* _DATA FOR PROCESSING_
•••••

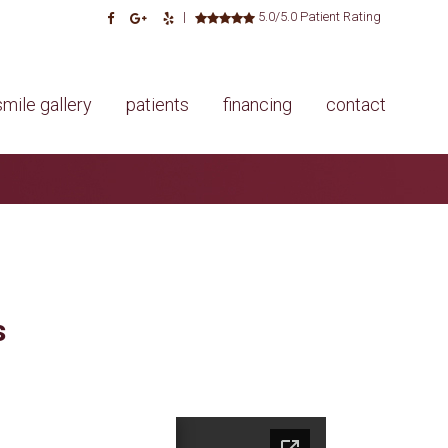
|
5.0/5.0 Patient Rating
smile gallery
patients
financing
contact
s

•••••

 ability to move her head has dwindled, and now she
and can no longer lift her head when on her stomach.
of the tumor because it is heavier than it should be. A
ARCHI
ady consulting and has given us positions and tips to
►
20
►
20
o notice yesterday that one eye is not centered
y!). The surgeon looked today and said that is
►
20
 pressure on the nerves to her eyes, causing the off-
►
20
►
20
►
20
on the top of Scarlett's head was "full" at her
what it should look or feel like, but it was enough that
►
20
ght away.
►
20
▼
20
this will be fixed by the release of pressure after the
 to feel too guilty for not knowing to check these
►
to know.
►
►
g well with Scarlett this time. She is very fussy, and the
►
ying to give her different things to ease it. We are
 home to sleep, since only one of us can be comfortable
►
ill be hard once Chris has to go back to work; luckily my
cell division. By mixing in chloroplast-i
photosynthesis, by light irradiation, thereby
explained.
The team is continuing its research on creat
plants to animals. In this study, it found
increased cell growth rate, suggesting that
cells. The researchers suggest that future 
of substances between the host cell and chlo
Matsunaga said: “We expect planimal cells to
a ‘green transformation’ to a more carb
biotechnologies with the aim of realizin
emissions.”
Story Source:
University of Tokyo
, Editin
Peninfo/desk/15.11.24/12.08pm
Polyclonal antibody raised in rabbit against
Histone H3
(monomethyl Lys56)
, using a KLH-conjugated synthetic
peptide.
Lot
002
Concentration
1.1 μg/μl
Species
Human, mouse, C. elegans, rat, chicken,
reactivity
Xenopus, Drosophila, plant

•••••

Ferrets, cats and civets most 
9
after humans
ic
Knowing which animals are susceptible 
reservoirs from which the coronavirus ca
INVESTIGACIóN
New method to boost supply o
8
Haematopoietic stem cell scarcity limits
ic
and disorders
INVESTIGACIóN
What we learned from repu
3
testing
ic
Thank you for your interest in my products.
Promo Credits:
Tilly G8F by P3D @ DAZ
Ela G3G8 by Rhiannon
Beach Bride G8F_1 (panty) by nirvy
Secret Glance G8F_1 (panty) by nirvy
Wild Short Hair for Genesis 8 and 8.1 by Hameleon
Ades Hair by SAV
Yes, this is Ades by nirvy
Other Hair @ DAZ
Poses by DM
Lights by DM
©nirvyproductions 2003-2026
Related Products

•••••

* _WHAT TO DO_
Check every line of the data above for the string "animals", and copy those that have it.

* _ANSWER TO THIS TASK_
plants to animals. In this study, it found
Knowing which animals are susceptible 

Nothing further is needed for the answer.